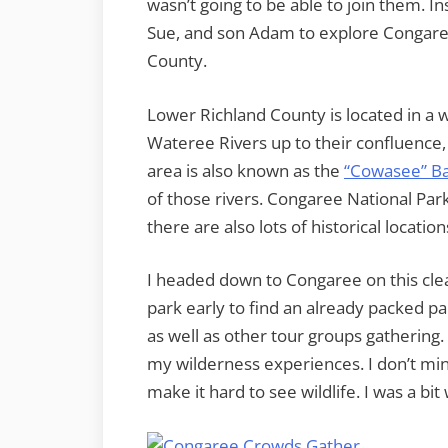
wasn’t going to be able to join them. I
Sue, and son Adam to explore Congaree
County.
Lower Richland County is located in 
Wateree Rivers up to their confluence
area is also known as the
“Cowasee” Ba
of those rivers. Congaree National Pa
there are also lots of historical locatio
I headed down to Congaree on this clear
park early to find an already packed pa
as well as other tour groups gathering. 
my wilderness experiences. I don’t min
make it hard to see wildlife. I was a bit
--
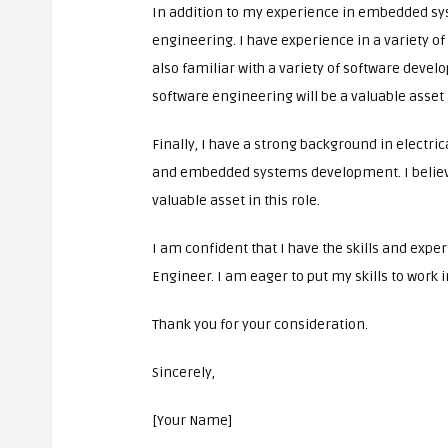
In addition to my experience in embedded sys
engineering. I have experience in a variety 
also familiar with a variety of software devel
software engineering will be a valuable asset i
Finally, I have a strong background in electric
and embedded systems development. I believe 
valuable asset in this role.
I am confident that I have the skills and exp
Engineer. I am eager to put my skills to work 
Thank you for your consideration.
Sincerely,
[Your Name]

● EXERCISE AIM
Lines containing the string "variety" are the ones to copy from the entries above.

● ANSWER FOR THIS EXERCISE
engineering. I have experience in a variety 
also familiar with a variety of software devel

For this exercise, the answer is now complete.